"ONE OF THE MOST FAMOUS SCIENTISTS THE WORLD HAS EVER KNOWN": FIRST EDITION OF MME. CURIE'S CLASSIC WORK ON RADIOACTIVITY
CURIE, Madame P[ierre]. Traité de Radioactivité. Paris: Gauthier-Villars, 1910. Two volumes. Octavo, contemporary marbled boards and endpapers rebacked to style in green morocco gilt, raised bands.
First edition of Mme Curie's classic work on radioactivity, published seven years after she became the first woman to receive the Nobel Prize for physics and one year before she was awarded a second Nobel prize. An exceptional copy with a distinguished provenance.

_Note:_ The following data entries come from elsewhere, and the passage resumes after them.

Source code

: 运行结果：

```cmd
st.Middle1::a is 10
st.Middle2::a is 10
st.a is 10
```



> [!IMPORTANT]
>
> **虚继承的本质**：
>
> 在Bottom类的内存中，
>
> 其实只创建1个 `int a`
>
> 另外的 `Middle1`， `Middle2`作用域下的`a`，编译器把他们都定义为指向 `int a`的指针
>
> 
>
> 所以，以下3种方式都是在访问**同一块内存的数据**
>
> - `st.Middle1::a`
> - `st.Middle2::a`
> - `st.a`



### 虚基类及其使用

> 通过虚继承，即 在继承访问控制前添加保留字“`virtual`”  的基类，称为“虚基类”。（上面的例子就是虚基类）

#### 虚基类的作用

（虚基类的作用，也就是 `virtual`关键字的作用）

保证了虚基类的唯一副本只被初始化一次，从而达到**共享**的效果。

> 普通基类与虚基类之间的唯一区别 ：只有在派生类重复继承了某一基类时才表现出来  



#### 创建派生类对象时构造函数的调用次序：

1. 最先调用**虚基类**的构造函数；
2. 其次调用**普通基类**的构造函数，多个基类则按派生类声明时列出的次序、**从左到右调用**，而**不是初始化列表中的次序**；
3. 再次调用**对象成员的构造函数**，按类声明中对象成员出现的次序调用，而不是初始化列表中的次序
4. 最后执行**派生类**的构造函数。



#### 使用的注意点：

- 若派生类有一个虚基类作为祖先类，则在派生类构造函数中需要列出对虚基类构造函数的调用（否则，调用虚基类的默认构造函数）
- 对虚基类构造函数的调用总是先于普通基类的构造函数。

"Marie Curie is one of the most famous scientists the world has ever known…. She was the first woman to win a Nobel prize, for physics, which she and her husband Pierre shared with Henri Becquerel in 1903 for their studies of the nature of radioactivity" (Curie, Madame Curie, ix). Seven years later Mme. Curie published Traité, which is her fullest statement on radioactivity—a word she created for a concept she invented and defined. In addition to providing a detailed review of discoveries during an extremely fruitful decade of work, "Curie's treatise on radioactivity admitted, without reservations, the theory of transformations… By its nature the phenomenon of radioactivity substantiated the connection between matter and electricity" (DSB). One year after the publication of Traité, "Curie became the first scientist, male or female, to be awarded a second Nobel prize, this time in chemistry, for the isolation of the elements radium and polonium, this time hers alone to claim" (Madame Curie, ix). Containing frontispiece portrait of Pierre Curie (I), seven plates, and 193 in-text diagrams. Text in French. With laid-in leaf of publisher's advertisement. See PMM 394. Each volume with owner signatures on the half title of S. Ratner, most probably award-winning American biochemist Sara Ratner who, in 1974, became one of the few women elected to the National Academy of Sciences. Ratner, who faced daunting gender discrimination in the 1930s, found work with Rudolf Schoenheimer before she became a professor at NYU School of Medicine, and later joined the Department of Biochemistry at the Public Health Research Institute of New York. For her contributions to biochemistry, she was awarded the Carl Neuberg Medal in 1959, the Garvan Medal in 1961, and the 1975 New York Academy of Sciences Freedman Award in Biochemistry. From the library of Dr. B. Leonard Holman, a pioneer in nuclear medicine who was named a professor of radiology at Harvard in 1982, became chair of radiology at the Brigham and Harvard department in 1986, and in 1988 was named the Philip H. Cook Professor of Radiology at Harvard Medical School.
Text fine, light restoration to marbled boards.